+3
TAÇ ÇAKRA:
- Bu çakra, başımızın tepesinde en orta noktada yer alır.
- Yaşam alanı:Kozmik (evrensel) bilinç, ruhsallık, birlik.
- Yaşam sorunu: Kendini tanıma-bilme.
- Diğer çakraların dengesiz ya da yetersiz çalışması durumu tepe çakra için geçerli değildir. ihtiyacımız olan hayat gücünün geldiğine inanılan bağlantı noktasıdır. Aura bedenlerini evrene ve ilahi olana bağlayan gümüş kordon, taç çakradan çıkar.
- Ruhsallığı, her şeyle birlik olma duygusunu simgeler. Aynı zamanda yuva ve evi de simgeler.

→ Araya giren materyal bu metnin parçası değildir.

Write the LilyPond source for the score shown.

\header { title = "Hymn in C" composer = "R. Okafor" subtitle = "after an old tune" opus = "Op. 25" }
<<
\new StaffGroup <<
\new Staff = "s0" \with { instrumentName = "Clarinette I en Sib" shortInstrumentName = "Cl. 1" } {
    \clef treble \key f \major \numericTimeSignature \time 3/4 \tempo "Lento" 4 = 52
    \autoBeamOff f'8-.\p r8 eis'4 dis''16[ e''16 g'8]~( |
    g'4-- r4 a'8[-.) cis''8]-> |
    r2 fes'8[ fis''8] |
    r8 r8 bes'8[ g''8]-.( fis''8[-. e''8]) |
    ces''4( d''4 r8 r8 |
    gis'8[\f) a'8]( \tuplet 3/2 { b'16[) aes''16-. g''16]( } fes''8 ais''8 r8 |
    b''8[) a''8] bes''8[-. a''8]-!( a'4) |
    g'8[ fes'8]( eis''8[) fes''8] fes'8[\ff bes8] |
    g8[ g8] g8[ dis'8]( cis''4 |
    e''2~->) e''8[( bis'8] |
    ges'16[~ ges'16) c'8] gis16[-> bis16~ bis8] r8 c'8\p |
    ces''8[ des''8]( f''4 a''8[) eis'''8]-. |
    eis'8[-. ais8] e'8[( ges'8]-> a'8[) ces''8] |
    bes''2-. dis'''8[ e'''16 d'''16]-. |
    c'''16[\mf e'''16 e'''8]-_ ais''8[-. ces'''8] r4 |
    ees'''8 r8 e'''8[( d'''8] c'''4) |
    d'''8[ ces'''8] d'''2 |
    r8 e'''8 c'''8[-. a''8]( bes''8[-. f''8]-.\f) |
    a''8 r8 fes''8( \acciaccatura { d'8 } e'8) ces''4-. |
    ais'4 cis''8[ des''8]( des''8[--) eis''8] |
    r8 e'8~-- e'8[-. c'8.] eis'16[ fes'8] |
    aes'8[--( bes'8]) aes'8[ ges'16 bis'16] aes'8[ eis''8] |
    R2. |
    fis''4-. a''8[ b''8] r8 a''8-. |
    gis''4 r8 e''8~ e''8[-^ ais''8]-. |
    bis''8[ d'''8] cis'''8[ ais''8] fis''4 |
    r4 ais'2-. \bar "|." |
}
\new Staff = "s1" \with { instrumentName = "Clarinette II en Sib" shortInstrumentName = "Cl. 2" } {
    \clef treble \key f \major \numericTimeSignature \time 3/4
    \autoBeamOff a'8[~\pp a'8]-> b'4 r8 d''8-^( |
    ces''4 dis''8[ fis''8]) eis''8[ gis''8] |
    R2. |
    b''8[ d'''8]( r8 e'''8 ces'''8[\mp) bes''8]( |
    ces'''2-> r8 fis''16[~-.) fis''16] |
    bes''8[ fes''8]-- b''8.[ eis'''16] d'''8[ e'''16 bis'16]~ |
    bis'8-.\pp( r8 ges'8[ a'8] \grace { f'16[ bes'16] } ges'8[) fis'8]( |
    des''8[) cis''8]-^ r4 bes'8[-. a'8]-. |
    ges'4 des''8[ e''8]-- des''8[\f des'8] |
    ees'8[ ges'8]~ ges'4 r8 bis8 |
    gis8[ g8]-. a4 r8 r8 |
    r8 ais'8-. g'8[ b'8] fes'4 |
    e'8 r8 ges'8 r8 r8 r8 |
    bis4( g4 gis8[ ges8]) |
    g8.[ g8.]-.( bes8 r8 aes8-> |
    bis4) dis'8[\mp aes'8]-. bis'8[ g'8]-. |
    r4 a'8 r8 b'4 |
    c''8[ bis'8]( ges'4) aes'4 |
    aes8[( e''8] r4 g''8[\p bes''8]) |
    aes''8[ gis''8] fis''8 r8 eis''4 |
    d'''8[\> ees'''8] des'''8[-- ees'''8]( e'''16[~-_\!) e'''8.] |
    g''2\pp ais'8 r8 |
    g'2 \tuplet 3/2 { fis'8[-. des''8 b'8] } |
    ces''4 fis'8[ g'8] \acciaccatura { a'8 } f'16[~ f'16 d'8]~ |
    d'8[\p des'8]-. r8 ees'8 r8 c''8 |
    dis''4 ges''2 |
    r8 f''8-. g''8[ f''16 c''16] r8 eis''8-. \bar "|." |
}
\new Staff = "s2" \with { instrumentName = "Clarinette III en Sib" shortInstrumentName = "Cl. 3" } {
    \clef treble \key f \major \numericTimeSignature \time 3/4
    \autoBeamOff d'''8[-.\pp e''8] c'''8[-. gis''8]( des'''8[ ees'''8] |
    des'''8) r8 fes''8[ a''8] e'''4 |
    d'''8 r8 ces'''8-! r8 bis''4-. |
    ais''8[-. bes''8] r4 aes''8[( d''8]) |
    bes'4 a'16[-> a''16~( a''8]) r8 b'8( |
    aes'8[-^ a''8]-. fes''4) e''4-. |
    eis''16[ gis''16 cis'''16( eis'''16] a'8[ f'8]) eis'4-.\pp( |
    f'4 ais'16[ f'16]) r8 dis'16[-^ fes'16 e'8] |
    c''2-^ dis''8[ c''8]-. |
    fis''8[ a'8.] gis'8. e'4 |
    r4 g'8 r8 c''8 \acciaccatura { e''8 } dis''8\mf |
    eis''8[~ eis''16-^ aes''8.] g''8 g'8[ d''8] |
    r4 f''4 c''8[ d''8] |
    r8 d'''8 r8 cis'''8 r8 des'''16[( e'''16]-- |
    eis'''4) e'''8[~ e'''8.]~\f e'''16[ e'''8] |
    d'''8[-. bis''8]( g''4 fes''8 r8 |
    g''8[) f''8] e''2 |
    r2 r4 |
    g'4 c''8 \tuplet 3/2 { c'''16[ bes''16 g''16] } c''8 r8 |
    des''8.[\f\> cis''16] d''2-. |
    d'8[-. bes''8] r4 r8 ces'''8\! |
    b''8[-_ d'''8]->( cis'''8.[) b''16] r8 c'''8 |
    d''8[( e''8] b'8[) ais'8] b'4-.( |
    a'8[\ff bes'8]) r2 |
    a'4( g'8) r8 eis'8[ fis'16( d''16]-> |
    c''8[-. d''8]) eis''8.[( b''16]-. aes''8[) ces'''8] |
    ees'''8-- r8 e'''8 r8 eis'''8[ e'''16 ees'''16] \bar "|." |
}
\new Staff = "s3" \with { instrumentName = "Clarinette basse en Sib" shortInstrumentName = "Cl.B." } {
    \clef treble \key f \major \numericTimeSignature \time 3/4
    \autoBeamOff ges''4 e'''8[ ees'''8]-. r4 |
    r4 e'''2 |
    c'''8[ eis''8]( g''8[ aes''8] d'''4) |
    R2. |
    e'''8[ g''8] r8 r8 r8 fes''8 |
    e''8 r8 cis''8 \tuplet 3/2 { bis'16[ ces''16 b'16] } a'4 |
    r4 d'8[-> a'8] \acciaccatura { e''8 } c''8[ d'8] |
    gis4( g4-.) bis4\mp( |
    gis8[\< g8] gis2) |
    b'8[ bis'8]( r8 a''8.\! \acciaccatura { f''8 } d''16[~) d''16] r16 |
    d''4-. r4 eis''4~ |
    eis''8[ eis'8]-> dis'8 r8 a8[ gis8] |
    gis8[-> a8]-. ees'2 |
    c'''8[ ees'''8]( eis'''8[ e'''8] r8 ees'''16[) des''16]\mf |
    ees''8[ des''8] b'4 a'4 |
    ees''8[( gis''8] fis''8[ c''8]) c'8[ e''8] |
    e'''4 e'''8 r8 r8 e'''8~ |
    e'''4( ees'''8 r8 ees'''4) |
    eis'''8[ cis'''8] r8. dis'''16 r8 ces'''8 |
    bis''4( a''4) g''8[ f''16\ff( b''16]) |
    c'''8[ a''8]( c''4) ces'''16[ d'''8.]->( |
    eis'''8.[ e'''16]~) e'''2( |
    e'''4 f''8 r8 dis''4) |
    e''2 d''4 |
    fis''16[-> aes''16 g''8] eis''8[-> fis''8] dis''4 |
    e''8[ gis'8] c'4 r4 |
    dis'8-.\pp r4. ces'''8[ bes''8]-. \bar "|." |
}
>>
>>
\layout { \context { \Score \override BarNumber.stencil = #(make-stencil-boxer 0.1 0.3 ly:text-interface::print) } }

- Çakranın uyumsuz olduğu durumlarda kişi paranoyaya yakın ölüm korkusu yaşar. Ruhsallığı inkar etmeye ve kaçmaya eğilim gösterir, akıl ve mantıkla evrendeki her şeyi açıklamaya çalışır. Aşırı egosantrik bir kişiliğe sahip olabilir, sorular içinde boğuşur ve hiç birine cevap bulamaz, manik depresif bir ruh halinde olabilir, cinselliğini ifade etmede sapkın davranışlar sergileyebilir. Birileri tarafından engellenme korkusu yaşar, memnuniyet ekgibliği, yıkıcı hisler, panik ve tükenmişlik duygusu, ait olamama hissi, depresyon ve migren görülür.
- Çakranın uyumlu olduğu durumlarda; Kişi bireysel egosunu bırakır ve evrensel egoyu kabullenerek her şeyle birlik olma duygusunu deneyimler. Bolluk ve sonsuz mutluluğun saf bilincinde yaşar. Kendini ruhsallığa açarak bilinçaltına tam hakimiyet kurar. Hayattaki mucizeleri deneyimler.
- Rengi menekşe mor’udur.
- Taşı; Kuartz, elmas, opal, ametist’tir.
- Uygun müzik; Sessizlik ve derin vech hali.
Tepe çakrası (taç çakra) birliği temsil eder. Bu birlik, o güne dek yaşanan bütün sorunları başarıyla çözmenin neticesinde oluşur. Problemi çözme, her zaman ilk 6 çakra arasında gelişir ve sonrada bilinci yükseltir. işte bu yükselen bilinç hali, tepe çakrasına işlenir. Tepe çakrası, her sorun çözmede daha fazla döner ve daha fazla açılır.
Tepe çakrası aynı zamanda evrensel bilincin alanıdır. Tepe çakrasının aşırı bir biçimde açılması, insanın “aydınlanma” haline ulaşması haline gelir. Uzun süre taşınabilmesi mümkün olmadığından, aydınlanma durumu uzun süreli değildir. Aydınlanma, polarite’nin (zıt kutupluluğun) aşılması hali, bir’liktir. Kişi bu haldeyken, hem kendisini herkesle ve her şeyle bağlı hisseder, hemde her nesneyi, her bitkiyi, her insanı kendiliğinin bir parçasıymış gibi algılar.
Aslında hepimiz, günlük hayatta karşılaştığımız bir sorunu çözdüğümüzde (çok kısa sürelide olsa) küçük bir “aydınlanma hali” yaşarız. Çünkü sorunu çözmek, ilgili olan zıt kutupluluğu aşmak demektir.
Genellikle sorunları çözdüğümüzde, üzerimizden kalkan ağır bir yük hisseder, hafifleriz. Bu tepe çakramızın açılarak, daha yüksek bir frekansta titreşmesine yakından şahit olma durumudur.